**Exercise:** Your answer should hold all lines of the entries that include the word "list".

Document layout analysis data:
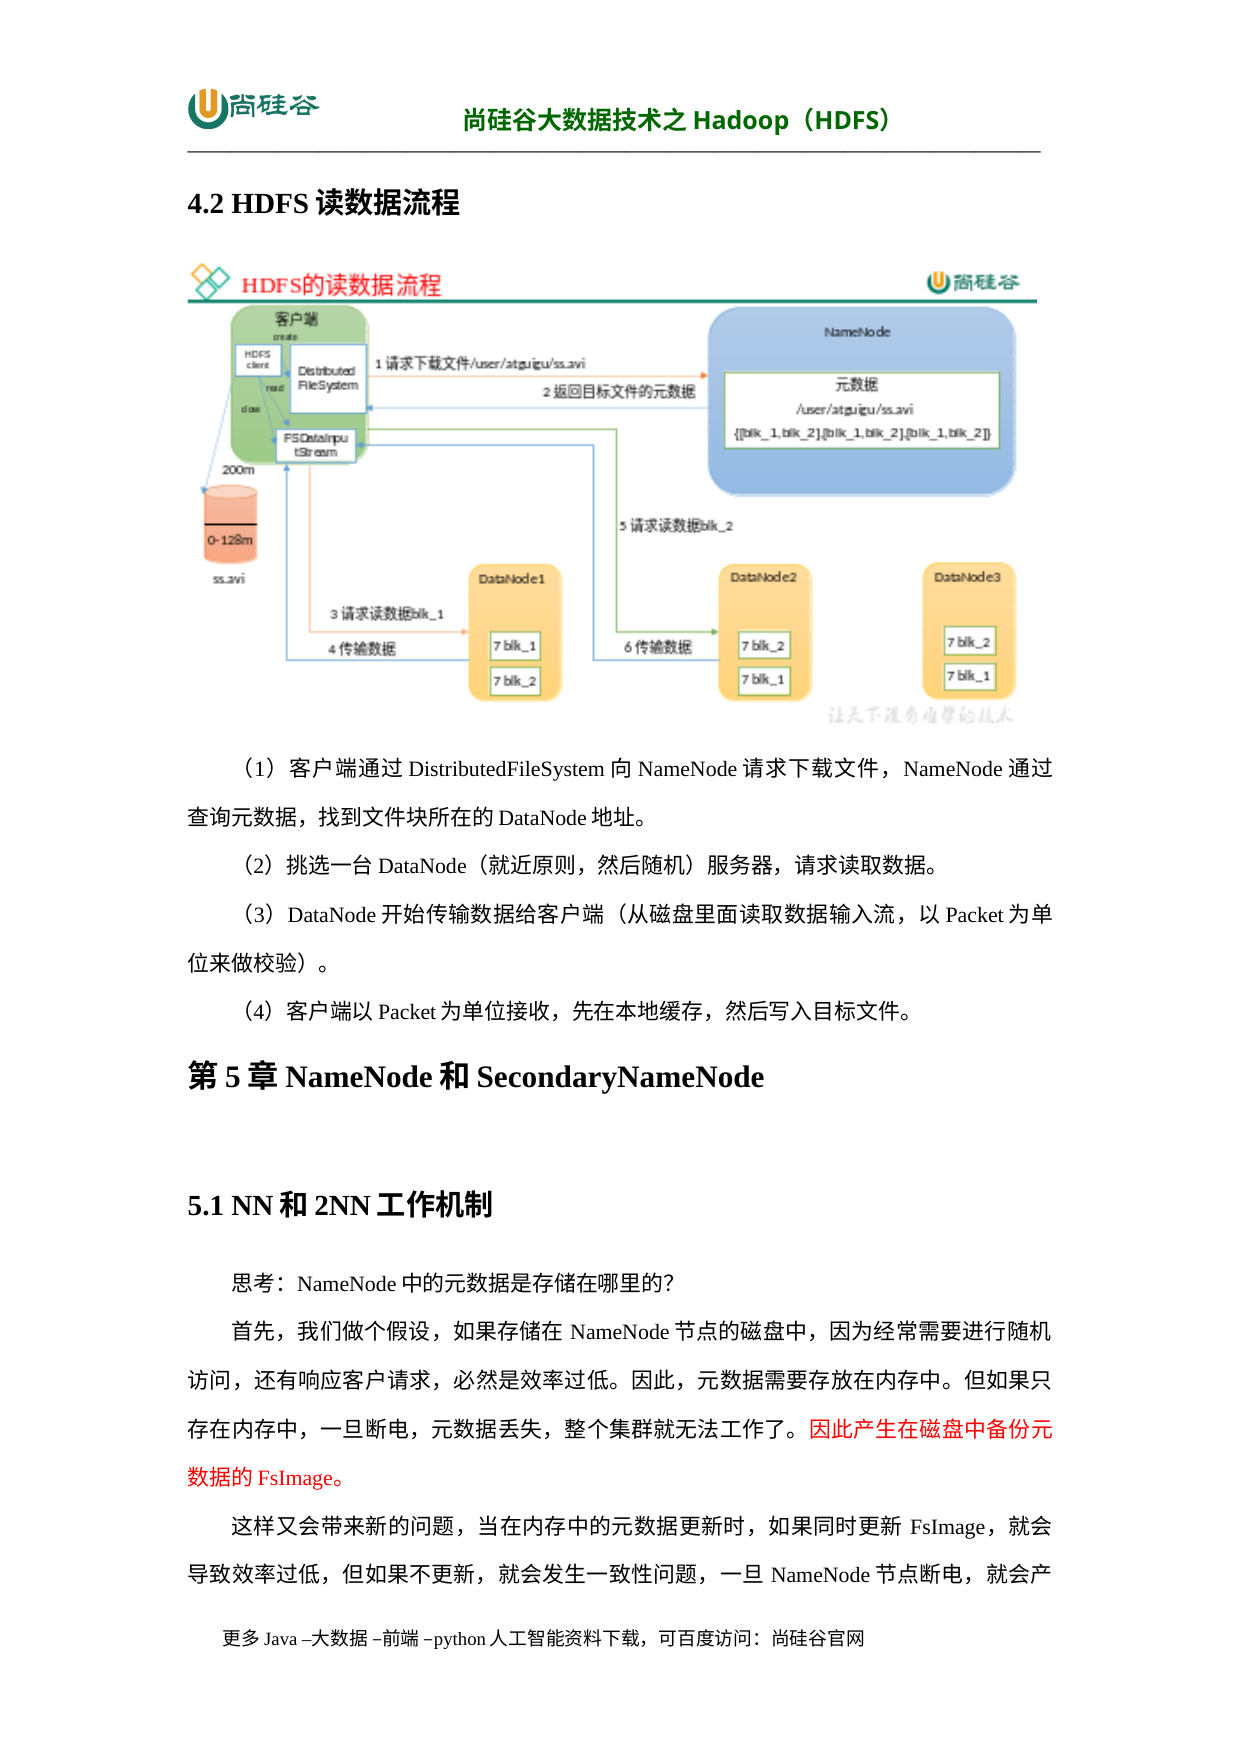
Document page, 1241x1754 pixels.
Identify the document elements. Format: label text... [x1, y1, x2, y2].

text 首先，我们做个假设，如果存储在NameNode节点的磁盘中，因为经常需要进行随机访问，还有响应客户请求，必然是效率过低。因此，元数据需要存放在内存中。但如果只存在内存中，一旦断电，元数据丢失，整个集群就无法工作了。因此产生在磁盘中备份元数据的FsImage。 [187, 1314, 1053, 1492]
subtitle 4.2 HDFS读数据流程 [187, 168, 1053, 233]
subtitle 5.1 NN和2NN工作机制 [187, 1170, 1053, 1235]
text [187, 1508, 1053, 1589]
subtitle 第5章 NameNode和SecondaryNameNode [187, 1042, 1053, 1107]
list （2）挑选一台DataNode（就近原则，然后随机）服务器，请求读取数据。 [187, 848, 1053, 881]
picture [187, 88, 320, 130]
list （1）客户端通过DistributedFileSystem向NameNode请求下载文件，NameNode通过查询元数据，找到文件块所在的DataNode地址。 [187, 751, 1053, 832]
list （3）DataNode开始传输数据给客户端（从磁盘里面读取数据输入流，以Packet为单位来做校验）。 [187, 896, 1053, 978]
list （4）客户端以Packet为单位接收，先在本地缓存，然后写入目标文件。 [187, 993, 1053, 1026]
text 思考：NameNode中的元数据是存储在哪里的？ [187, 1265, 1053, 1298]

**Completed task:**
list （2）挑选一台DataNode（就近原则，然后随机）服务器，请求读取数据。 [187, 848, 1053, 881]
list （1）客户端通过DistributedFileSystem向NameNode请求下载文件，NameNode通过查询元数据，找到文件块所在的DataNode地址。 [187, 751, 1053, 832]
list （3）DataNode开始传输数据给客户端（从磁盘里面读取数据输入流，以Packet为单位来做校验）。 [187, 896, 1053, 978]
list （4）客户端以Packet为单位接收，先在本地缓存，然后写入目标文件。 [187, 993, 1053, 1026]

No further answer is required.